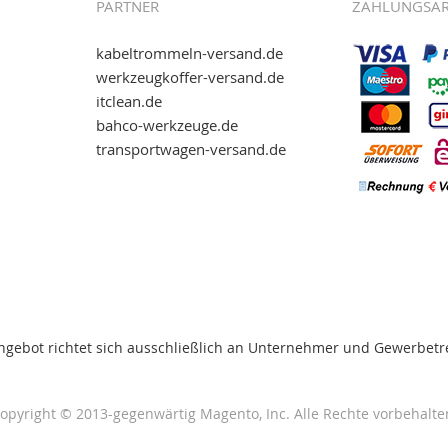
PARTNER
ZAHLUNGSA
kabeltrommeln-versand.de
werkzeugkoffer-versand.de
itclean.de
wie eps (PAYONE)
bahco-werkzeuge.de
and.de
!
transportwagen-versand.de
ww.transportwagen-
. Einfach reinschauen...
ngebot richtet sich ausschließlich an Unternehmer und Gewerbetr
opyright © 2013-gegenwärtig Magento, Inc. Alle Rechte vorbehalte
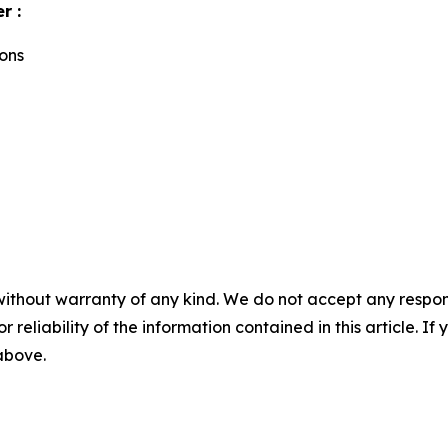
r :
ions
without warranty of any kind. We do not accept any responsib
r reliability of the information contained in this article. I
 above.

===============

**Work order**
Write out all of the data above exactly, without any of its pictures.

**Answer box**
PARTNER
ZAHLUNGSA
kabeltrommeln-versand.de
werkzeugkoffer-versand.de
itclean.de
wie eps (PAYONE)
bahco-werkzeuge.de
and.de
!
transportwagen-versand.de
ww.transportwagen-
. Einfach reinschauen...
ngebot richtet sich ausschließlich an Unternehmer und Gewerbetr
opyright © 2013-gegenwärtig Magento, Inc. Alle Rechte vorbehalte
r :
ions
without warranty of any kind. We do not accept any responsib
r reliability of the information contained in this article. I
 above.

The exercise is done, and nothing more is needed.